Image copyright © by Marcus Trahan

The Killing

(1956)

Stanley Kubrick’s third film (though for all practical purposes it’s his second, as he did everything he could to bury his first). This is where he really began to find his voice. It’s a crackerjack caper movie starring Sterling Hayden, who with a crew of five plans to rob a racetrack of two million dollars. The mastermind reminds me a little of the Parker character in Richard Stark’s (Donald E. Westlake’s, really) books. It’s a good plan, and almost succeeds … but unsurprisingly it all goes wrong at the last minute, in ways you wouldn’t expect. It is flawed somewhat by a corny Dragnet-style narration, but the timetable is so complicated and the flashbacks so numerous that I can see Kubrick deciding that it was the only way to play it straight with the viewer.

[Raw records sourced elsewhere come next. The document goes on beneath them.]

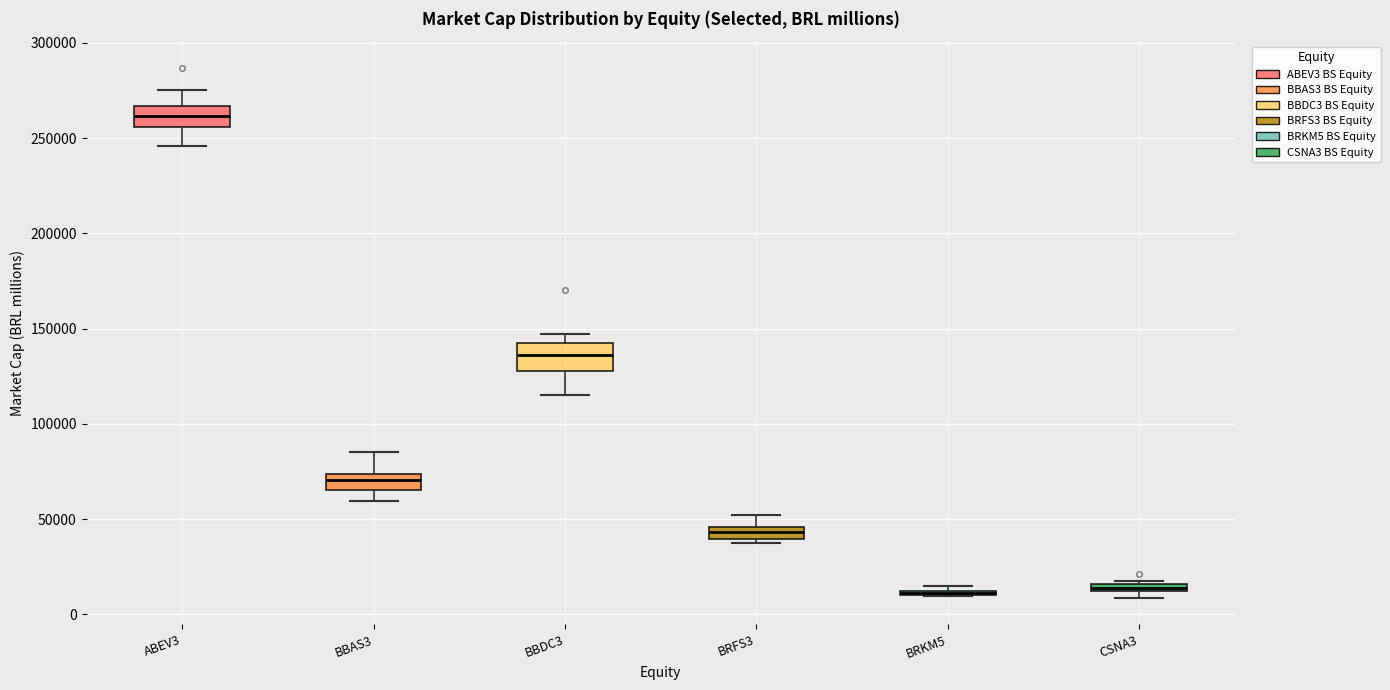

Where does the upper whisker of the box for BRFS3 end on the y-axis? The values are not printed on the chart, so give them approximately, as read against the axis.

50000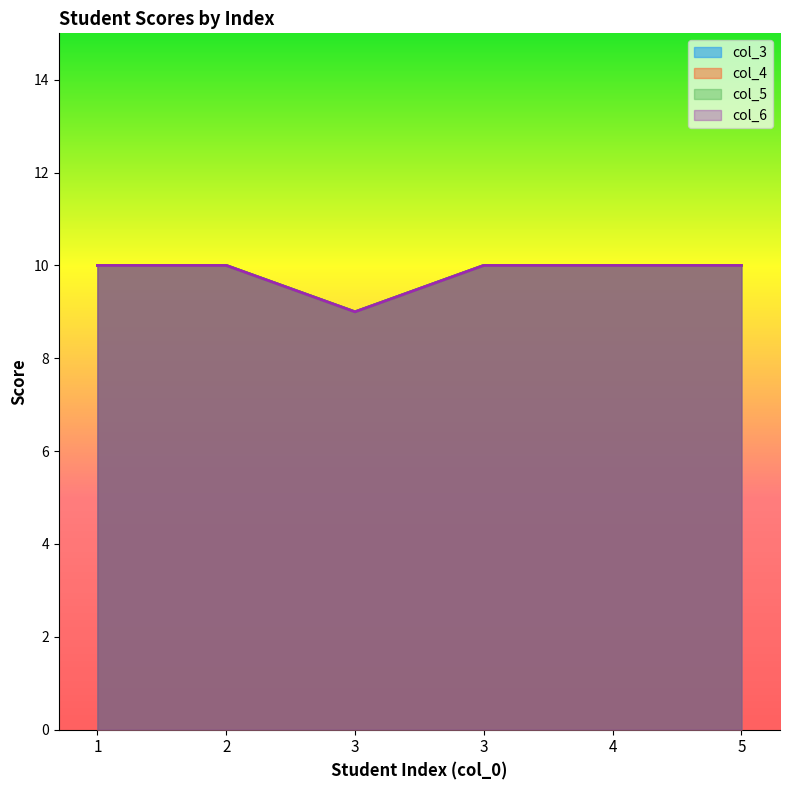

True or false: col_6 and col_3 cross at least once.

False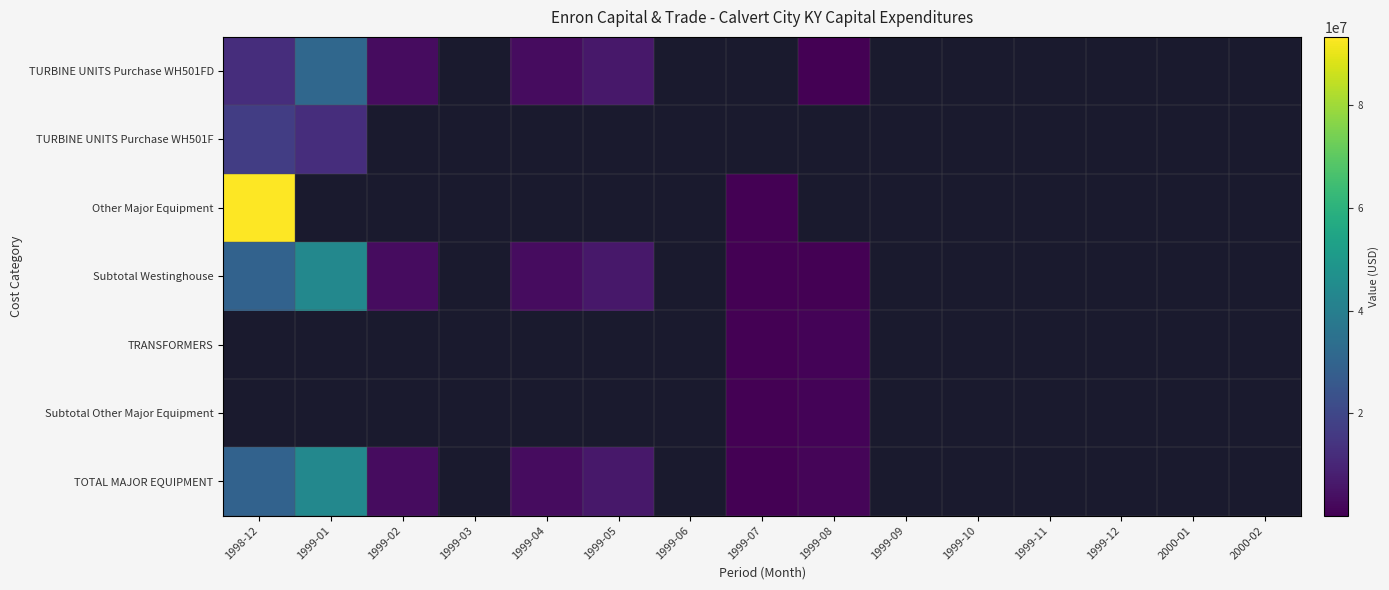

Which series has the largest range (max minus min)?

Other Major Equipment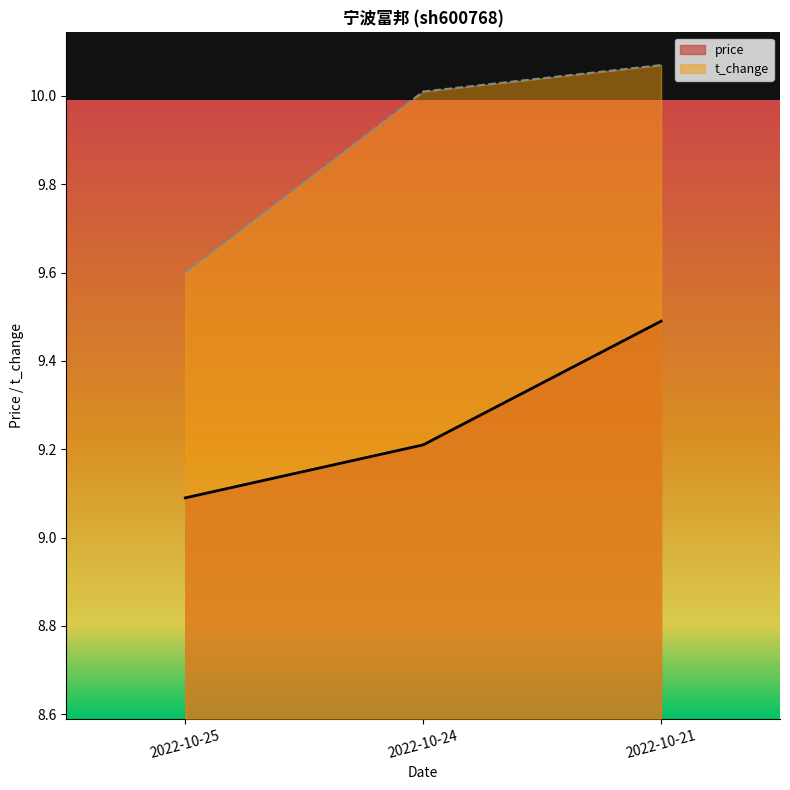

Reading left to right, what are all the values shown in this chart?

price: 2022-10-25=9.1	2022-10-24=9.2	2022-10-21=9.5
t_change: 2022-10-25=9.6	2022-10-24=10.0	2022-10-21=10.1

These days we are all more familiar with fractured time lines, but back then it probably would have been very confusing. The centerpiece of the film is the masterful handling of the race and robbery, where we go back to the beginning of the race multiple times, each time established with the bugle call and the same scene of horses entering the track. This is the film that really put Kubrick on the map. It got great reviews, and brought him to the attention of the major studios in Hollywood. His experiences there were not good, but it did teach him the lesson that he had to fight for total control, final cut, the whole nine yards, and once over the awful experience of Spartacus, he never surrendered control again.